2-Aynı hatalar, AKP Genel Başkanı tarafından da, çok sıkça, yapılmaktadır. Zira; İstişare ve liyakatli danışmanlardan yararlanma alışkanlığı yoktur. Osmanlı padişahları bile, bu kadar pervasız davranmaz, tek başına kararlar almazlardı. Geniş bir ekiple istişareler yapılırdı. Türk tarihinde, hiçbir zaman, böylesine “Tek Adam” yönetimi olmamıştır. Diş politika da, bu kadar çok hata yapılmamıştır. Herkesle kavga edilip, ağzına gelen söylenip, sonra da barışmak için her türlü taviz verilmemiştir.
-Aslında, hepimiz biliyoruz ki, amaç, AKP Genel Başkanını ömür boyu koltukta tutacak; sonra da aile fertlerine imkân sağlayacak, bir Anayasayı gerçekleştirmektir. Bunun için DEM oylarına ihtiyaç vardır. Geçmişteki “Çözüm Süreci “rezaletinin verdiği zararlar, harabeye dönen beldeler, verilen şehitler, kulak ardı edilmektedir. Yeter ki, iktidar devam etsin… Hâlbuki Ülke için tek yararlı çözüm, bu iktidarın değişmesidir.
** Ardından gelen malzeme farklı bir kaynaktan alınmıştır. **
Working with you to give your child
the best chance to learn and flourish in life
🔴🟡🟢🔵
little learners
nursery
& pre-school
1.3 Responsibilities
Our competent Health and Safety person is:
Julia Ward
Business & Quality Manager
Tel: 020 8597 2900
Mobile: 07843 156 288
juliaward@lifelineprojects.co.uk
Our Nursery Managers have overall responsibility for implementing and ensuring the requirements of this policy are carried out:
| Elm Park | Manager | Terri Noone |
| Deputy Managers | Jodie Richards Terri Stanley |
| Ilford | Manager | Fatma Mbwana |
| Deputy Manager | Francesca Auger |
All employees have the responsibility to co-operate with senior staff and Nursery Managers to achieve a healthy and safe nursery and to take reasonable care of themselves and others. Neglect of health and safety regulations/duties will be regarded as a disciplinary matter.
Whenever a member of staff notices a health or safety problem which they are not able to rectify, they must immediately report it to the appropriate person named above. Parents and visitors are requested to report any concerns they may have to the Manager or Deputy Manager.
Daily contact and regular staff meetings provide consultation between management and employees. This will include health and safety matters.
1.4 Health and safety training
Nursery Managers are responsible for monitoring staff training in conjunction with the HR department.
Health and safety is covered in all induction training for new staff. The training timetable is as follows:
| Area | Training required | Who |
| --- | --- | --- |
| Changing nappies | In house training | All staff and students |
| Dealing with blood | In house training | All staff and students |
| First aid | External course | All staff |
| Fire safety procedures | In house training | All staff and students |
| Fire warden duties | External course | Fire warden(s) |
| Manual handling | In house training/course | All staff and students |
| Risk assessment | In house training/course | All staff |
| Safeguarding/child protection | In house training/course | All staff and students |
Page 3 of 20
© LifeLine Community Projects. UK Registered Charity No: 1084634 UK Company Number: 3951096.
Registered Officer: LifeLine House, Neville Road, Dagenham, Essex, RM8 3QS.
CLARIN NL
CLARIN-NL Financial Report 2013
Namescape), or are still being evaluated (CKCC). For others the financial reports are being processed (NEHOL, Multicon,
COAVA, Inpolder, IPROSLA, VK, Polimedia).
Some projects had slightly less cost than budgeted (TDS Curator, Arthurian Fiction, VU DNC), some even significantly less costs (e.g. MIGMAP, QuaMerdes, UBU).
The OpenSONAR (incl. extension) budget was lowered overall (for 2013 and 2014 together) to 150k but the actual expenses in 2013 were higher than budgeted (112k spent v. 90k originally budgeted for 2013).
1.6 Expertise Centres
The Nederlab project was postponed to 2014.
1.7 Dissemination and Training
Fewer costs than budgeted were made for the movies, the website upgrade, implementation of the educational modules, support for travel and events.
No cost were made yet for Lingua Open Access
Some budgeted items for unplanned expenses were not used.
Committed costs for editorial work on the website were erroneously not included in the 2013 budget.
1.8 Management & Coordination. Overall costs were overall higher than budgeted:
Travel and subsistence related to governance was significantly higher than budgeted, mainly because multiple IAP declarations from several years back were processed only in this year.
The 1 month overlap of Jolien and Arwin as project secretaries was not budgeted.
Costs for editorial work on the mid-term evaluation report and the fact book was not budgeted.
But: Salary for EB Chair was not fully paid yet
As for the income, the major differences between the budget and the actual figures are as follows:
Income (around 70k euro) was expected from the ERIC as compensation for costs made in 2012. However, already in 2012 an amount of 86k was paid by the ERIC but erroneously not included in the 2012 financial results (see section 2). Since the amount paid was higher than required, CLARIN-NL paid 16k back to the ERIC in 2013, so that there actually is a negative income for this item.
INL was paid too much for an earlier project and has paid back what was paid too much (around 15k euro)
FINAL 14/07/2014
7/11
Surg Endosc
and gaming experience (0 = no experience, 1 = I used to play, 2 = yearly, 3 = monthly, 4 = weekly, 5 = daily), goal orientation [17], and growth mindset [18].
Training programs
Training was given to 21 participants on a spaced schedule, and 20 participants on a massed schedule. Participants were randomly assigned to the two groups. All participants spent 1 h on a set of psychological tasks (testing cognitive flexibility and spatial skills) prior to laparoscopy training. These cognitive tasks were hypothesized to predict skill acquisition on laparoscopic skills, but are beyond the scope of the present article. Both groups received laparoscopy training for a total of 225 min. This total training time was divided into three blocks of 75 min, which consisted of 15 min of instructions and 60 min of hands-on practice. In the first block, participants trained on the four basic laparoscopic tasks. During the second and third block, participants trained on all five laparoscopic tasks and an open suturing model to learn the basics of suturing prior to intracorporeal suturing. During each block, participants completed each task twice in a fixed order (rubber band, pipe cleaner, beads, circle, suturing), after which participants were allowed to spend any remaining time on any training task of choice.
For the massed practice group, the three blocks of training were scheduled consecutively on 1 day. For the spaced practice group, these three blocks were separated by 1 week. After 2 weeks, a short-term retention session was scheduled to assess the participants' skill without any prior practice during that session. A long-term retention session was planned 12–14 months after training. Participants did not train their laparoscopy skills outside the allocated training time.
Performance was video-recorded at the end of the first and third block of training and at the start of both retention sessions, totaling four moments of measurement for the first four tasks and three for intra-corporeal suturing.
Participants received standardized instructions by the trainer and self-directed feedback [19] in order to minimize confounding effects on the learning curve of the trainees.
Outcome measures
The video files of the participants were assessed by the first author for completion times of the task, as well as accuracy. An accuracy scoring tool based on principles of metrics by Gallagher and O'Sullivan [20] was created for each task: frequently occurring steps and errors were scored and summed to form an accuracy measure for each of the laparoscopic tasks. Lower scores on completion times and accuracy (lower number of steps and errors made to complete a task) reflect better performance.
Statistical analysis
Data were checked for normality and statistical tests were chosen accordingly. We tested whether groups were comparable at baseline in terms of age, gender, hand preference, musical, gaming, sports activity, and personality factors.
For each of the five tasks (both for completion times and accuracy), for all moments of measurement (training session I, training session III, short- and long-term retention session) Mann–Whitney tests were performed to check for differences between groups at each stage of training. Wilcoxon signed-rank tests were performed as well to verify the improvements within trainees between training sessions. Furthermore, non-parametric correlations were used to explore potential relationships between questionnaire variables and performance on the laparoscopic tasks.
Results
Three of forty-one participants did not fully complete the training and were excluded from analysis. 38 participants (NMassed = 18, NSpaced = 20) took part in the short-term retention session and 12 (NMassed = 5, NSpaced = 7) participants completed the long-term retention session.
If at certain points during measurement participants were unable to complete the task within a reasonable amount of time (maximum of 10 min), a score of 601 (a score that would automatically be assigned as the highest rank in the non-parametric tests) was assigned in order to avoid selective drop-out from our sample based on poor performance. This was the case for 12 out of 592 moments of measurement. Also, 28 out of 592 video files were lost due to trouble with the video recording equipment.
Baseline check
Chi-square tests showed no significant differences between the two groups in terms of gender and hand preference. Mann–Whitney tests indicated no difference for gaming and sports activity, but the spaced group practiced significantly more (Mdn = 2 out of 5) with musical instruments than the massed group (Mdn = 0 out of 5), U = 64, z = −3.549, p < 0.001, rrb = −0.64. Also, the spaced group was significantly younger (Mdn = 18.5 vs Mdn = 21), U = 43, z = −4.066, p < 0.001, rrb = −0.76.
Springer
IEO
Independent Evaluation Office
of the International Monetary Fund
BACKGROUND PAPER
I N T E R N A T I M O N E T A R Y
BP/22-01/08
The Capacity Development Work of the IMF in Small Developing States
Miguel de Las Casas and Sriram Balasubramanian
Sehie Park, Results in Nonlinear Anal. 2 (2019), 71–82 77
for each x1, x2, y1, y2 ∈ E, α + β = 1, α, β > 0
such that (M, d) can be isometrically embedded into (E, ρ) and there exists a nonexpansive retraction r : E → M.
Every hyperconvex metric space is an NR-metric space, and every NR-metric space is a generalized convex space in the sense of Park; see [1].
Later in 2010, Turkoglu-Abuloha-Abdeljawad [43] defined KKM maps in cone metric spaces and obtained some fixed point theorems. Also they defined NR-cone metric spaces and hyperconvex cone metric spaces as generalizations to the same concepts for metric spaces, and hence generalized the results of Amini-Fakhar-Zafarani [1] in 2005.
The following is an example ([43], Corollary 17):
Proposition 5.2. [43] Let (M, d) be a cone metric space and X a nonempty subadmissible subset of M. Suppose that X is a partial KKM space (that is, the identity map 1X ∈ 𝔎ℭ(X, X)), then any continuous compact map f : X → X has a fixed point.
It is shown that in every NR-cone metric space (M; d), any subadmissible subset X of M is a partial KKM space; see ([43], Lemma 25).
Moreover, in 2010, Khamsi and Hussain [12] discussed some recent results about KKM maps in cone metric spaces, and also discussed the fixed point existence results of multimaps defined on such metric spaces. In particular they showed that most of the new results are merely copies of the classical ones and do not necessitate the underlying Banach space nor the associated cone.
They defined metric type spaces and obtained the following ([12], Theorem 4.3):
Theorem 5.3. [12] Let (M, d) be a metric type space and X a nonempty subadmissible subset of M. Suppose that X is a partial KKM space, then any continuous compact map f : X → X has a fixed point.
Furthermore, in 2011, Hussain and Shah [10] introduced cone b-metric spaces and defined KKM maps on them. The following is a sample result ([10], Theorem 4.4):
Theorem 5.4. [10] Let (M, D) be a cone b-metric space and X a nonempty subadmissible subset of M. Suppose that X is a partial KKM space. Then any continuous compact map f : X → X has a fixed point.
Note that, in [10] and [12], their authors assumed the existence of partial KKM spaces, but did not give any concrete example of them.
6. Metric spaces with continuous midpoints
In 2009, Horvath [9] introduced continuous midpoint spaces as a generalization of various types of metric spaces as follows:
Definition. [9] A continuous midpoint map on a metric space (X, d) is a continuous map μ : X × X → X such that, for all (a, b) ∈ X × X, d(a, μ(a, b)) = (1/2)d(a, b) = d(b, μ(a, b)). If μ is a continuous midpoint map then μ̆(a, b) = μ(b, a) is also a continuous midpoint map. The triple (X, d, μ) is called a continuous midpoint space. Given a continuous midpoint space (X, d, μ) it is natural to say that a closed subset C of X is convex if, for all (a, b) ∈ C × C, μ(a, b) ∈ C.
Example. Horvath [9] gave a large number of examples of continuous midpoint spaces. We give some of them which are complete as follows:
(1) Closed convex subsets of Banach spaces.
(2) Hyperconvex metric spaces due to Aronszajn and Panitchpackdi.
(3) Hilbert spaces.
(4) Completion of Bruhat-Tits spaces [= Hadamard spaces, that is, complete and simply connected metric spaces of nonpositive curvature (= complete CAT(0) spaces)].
Zira çok açık bir başarısızlık tablosu mevcuttur; Bugüne kadar Anayasa’nın 153 maddesi 184 defa değiştirilmiştir.)
Bu iktidar, Türk tarihinin; En başarısız, vizyonsuz, müsrif, baskıcı, yasaklayıcı, Türk ve TC karşıtı, hak ve hukuka saygı göstermeyen, kul haklarını hiçe sayan,liyakati ve istişareyi dışlayan, şeffaflığa ve denetime yer vermeyen, halktan kopuk, kibirli, toplumu kamplara bölen, ayrımcı, millî varlıklarımızı yandaşlara peşkeş çeken, din istismarcısı, pervasız, demokrasiye inanmayan, (vitrindeki kayıkçı kavgalarının aksine)dışa en fazla bağımlı, millî ve manevi değerlerimizin içini boşaltan, sosyal yapımızı bozan, Toplumu açlık ve sefalete düçar eden, ülkemizi borç ve faiz batağına düşüren, Rant uğruna çevre ve yeşil katliamlarının önünü açan, kıyıların yağmasına izin veren, Devlete olan saygı ve güveni yok eden, YÖNETİMİ OLMUŞTUR.
- b) Neticede; Ahlaki dejenerasyon akıl almaz boyutlara ulaşmıştır. Mal ve can güvenliği kalmamıştır. Tecavüzler, sapıklıklar, fuhuş, uyuşturucu, kadına şiddet ve cinayetler, yolsuzluklar, rüşvet, torpil, kaçakçılıklar, mafya ve çeteler, yasa dışı kumar, mülteci istilası, kamu malı yağması, hukuka ve ahlaka aykırı ihaleler, israf, işsizlik ve sefalet, gelir dağılımındaki adaletsizlik, kara para aklamaları, gıda terörü, lüks ve israf, dolandırıcılık ve hırsızlıklar, Materyalist cemaatlerin kamu kaynaklarını hortumlaması ve kadroları işgali, Yap-İşlet rezaletleri, yalanlar, ZİRVE YAPMIŞTIR…
- c) Ekonomi, Tarım, Eğitim, Sağlık, Hukuk Düzeni, Demokrasi, Sosyal ve ahlaki yapı, velhasıl her şey çökmüştür. Fikir, ifade, inanç ve teşebbüs hürriyetleri yok edilmiştir. Kula kul olma devri başlamıştır. Toplum, aklını kullanamaz hale getirilmiştir. Yerli ve millî masalı ile, tam anlamı ile dışa bağımlı hale gelinmiştir. Talan, yalan ve hukuksuzluk, ülkeye hâkim kılınmıştır.